## Directive
Using the records provided below, locate and copy each line that contains the word "تفعيل".
======== Supplied records ========
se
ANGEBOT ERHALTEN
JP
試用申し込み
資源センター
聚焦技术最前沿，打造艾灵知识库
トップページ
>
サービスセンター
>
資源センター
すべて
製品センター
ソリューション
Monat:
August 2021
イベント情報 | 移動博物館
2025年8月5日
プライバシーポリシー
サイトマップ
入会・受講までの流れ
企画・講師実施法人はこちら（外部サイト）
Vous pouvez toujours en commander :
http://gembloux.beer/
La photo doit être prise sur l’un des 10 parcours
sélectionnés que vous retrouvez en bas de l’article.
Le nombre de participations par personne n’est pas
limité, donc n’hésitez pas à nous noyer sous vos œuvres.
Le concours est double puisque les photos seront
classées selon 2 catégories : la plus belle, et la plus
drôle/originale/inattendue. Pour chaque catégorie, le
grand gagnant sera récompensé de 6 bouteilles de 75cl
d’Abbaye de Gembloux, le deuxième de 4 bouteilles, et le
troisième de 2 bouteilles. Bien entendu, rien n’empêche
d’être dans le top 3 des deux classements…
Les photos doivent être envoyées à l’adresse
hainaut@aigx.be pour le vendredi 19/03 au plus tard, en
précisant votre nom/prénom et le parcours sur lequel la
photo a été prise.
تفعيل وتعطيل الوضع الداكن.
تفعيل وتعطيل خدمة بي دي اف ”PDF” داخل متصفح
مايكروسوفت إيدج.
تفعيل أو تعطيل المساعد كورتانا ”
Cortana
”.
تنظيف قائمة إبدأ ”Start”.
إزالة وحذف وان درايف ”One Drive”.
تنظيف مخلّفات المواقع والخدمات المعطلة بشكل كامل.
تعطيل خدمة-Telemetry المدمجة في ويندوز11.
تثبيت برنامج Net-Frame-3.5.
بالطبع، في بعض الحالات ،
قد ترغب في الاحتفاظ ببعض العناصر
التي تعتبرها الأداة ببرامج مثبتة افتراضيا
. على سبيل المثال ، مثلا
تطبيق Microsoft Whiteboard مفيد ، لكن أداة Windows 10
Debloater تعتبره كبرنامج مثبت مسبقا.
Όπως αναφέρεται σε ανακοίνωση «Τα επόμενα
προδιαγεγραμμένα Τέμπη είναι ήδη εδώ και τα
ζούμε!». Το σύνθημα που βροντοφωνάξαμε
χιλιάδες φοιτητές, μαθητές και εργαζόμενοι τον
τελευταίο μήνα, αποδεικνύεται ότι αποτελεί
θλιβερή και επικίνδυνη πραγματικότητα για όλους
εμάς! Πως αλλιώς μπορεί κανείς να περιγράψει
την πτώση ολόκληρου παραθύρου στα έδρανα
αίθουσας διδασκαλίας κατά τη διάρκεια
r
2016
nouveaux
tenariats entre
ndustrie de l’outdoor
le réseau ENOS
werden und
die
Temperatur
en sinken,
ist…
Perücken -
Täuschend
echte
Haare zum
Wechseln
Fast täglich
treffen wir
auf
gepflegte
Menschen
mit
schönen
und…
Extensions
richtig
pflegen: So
========
## Output
تفعيل وتعطيل الوضع الداكن.
تفعيل وتعطيل خدمة بي دي اف ”PDF” داخل متصفح
تفعيل أو تعطيل المساعد كورتانا ”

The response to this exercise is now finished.